It’s not that Genuis doesn’t have some good – if somewhat infuriating points – in the piece, talking about how MPs are so busy with their constituency work that they just don’t have the time to sit down and study the legislation that they were elected to be considering. That one nearly made me blow a gasket, considering that constituency work isn’t actually part of an MP’s job description and its growing importance has come at the expense of their actual jobs of holding government to account. That Genuis uses it as an excuse for having MPs let the “experts” in their leaders’ offices tell them how to vote is utterly galling. I can see why they would use this excuse, but that doesn’t mean that it’s a good one or one that we should let them get away with (but then again, almost nobody knows what an MP’s actual job description is, least of all the MPs themselves, and yes, that is a Very Big Problem. His better points, however, included that sometimes it’s good for local nominations to see that an MP will be willing to break ranks from time to time, but it’s a mixed bag when they also need to be seen to have a united front with the party. It is a tension that he doesn’t delve deeply enough into.

But so much of his thinking is flawed, in part because he relies on the data of votes on a single contentious bill rather than a broader sample, which would produce a more thoughtful discussion, and also because he ignores the other incentives for why MPs will vote in lock-step. For some parties, like the NDP, the need for solidarity in all things means a much more conformist voting pattern in all things, and there is an internal culture of bullying to keep MPs in line so as not to be unseemly with dissent. With government backbenchers, there is the hope that toeing the line enough will earn you a post in cabinet or as a parliamentary secretary, because the ratio of cabinet-to-backbench seats is still too low in Canada to encourage a culture of more independent backbenchers in safer seats willing to do their job of holding government to account. There is also the pressure – which We The Media shamefully perpetuate – that you don’t want to be seen as breaking ranks lest it reflect poorly on the leader (though this seems to be a bit less so under Trudeau who has been vocal about encouraging more free votes).
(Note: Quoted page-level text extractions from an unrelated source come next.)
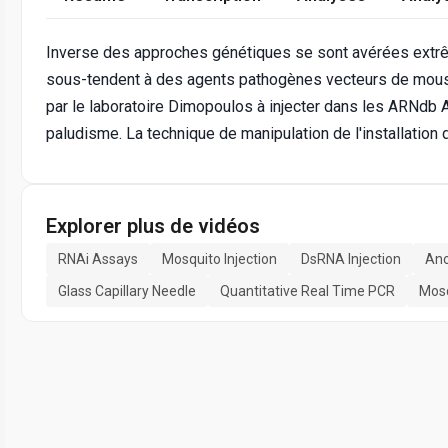
Inverse des approches génétiques se sont avérées extrê
sous-tendent à des agents pathogènes vecteurs de mousti
par le laboratoire Dimopoulos à injecter dans les ARNdb 
paludisme. La technique de manipulation de l'installation d'
Explorer plus de vidéos
RNAi Assays
Mosquito Injection
DsRNA Injection
Ano
Glass Capillary Needle
Quantitative Real Time PCR
Mosq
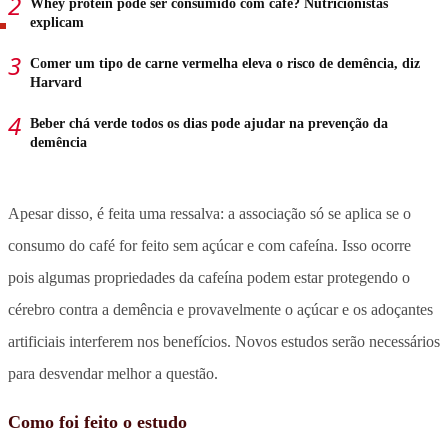
Whey protein pode ser consumido com café? Nutricionistas
explicam
Comer um tipo de carne vermelha eleva o risco de demência, diz
Harvard
Beber chá verde todos os dias pode ajudar na prevenção da
demência
Apesar disso, é feita uma ressalva: a associação só se aplica se o
consumo do café for feito sem açúcar e com cafeína. Isso ocorre
pois algumas propriedades da cafeína podem estar protegendo o
cérebro contra a demência e provavelmente o açúcar e os adoçantes
artificiais interferem nos benefícios. Novos estudos serão necessários
para desvendar melhor a questão.
Como foi feito o estudo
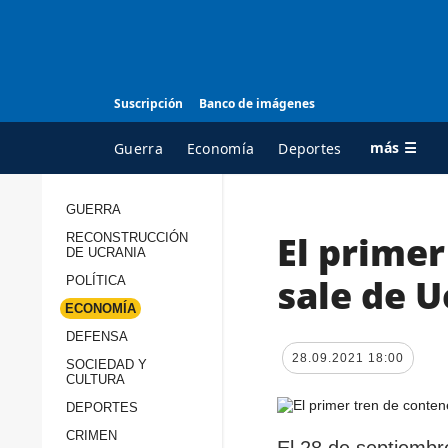
Suscripción
Banco de imágenes
más ☰
Guerra
Economía
Deportes
GUERRA
El prime
RECONSTRUCCIÓN
TODAS LAS
A
DE UCRANIA
CATEGORÍAS
s
sale de U
POLÍTICA
Guerra
c
ECONOMÍA
Reconstrucción de
DEFENSA
c
Ucrania
28.09.2021 18:00
s
SOCIEDAD Y
CULTURA
Política
s
DEPORTES
Economía
P
CRIMEN
El 28 de septiembre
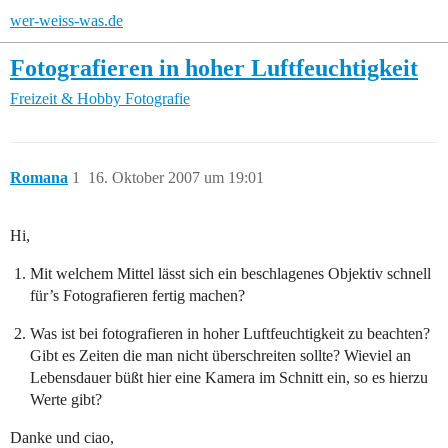
wer-weiss-was.de
Fotografieren in hoher Luftfeuchtigkeit
Freizeit & Hobby
Fotografie
Romana
1
16. Oktober 2007 um 19:01
Hi,
Mit welchem Mittel lässt sich ein beschlagenes Objektiv schnell
für’s Fotografieren fertig machen?
Was ist bei fotografieren in hoher Luftfeuchtigkeit zu beachten?
Gibt es Zeiten die man nicht überschreiten sollte? Wieviel an
Lebensdauer büßt hier eine Kamera im Schnitt ein, so es hierzu
Werte gibt?
Danke und ciao,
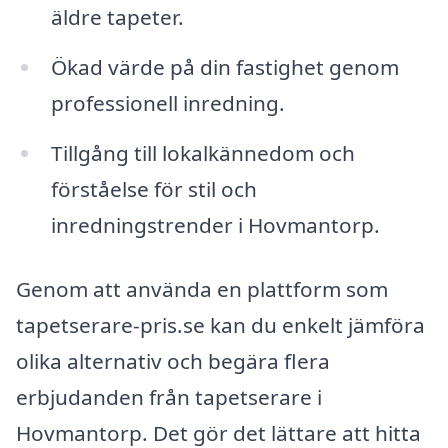
äldre tapeter.
Ökad värde på din fastighet genom
professionell inredning.
Tillgång till lokalkännedom och
förståelse för stil och
inredningstrender i Hovmantorp.
Genom att använda en plattform som
tapetserare-pris.se kan du enkelt jämföra
olika alternativ och begära flera
erbjudanden från tapetserare i
Hovmantorp. Det gör det lättare att hitta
There is no discussion about the blackmail of a leader that can withhold their signature from an MP’s nomination papers during the next election (or whatever the mechanism is post-Reform Act, because there is no actual clarity in law there any longer). So yes, while there is a human tendency to conformity, it is informed by a whole lot of other factors that Genuis ignores, and that taints his analysis to a pretty fatal degree.

Good reads:

  • The Chief Statistician resigned yesterday in protest over the way that the Shared Services Canada gong show is hobbling Statistics Canada.
  • Justin Trudeau is leading the Global Fund to Fight AIDS, Tuberculosis and Malaria replenishment conference in Montreal, pledging a 20 percent larger commitment.
  • Apparently it’s an outrage that a minister of the Crown spent $178 on a Nexus pass, because we’re a bunch of gods damned rubes.
  • Here’s a look at how the drive to get an Indigenous justice on the Supreme Court of Canada may mean reneging on the bilingualism pledge.
  • It looks like we’ll be ratifying the Paris climate agreement before getting all of the provinces onside.
  • While consensus doesn’t appear to be happening at electoral reform consultations, not many Conservatives are bothering to even hold town halls.
  • Kellie Leitch spoke to Chatelaine, and insists that she’s not anti-Muslim.
  • Here’s a profile of Leitch’s campaign manager, Nick Kouvalis.
  • Peter Sankoff gives a deserved spanking to Parliament for not actually repealing struck-down clauses from the Criminal Code, which led to the Vader trial confusion.
  • Kady O’Malley looks at the Ontario political finance reforms and compares them to how the federal rules developed.
  • Susan Delacourt reflects on her summer series looking at new MPs, and on the balance between idealism and cynicism in politics.
  • Andrew MacDougall diagnoses what’s wrong in the Conservative leadership, and the dance a future leader will have to keep the party together.
  • John Ivison calls out the electoral reform consultations for the farce that they are.
  • Emmett Macfarlane reminds us how votes work, why we don’t elect the prime minister, and why it’s not just semantics.

Odds and ends:

Here is the compressed timetable that the government is looking at for electoral reform (assuming it doesn’t get derailed).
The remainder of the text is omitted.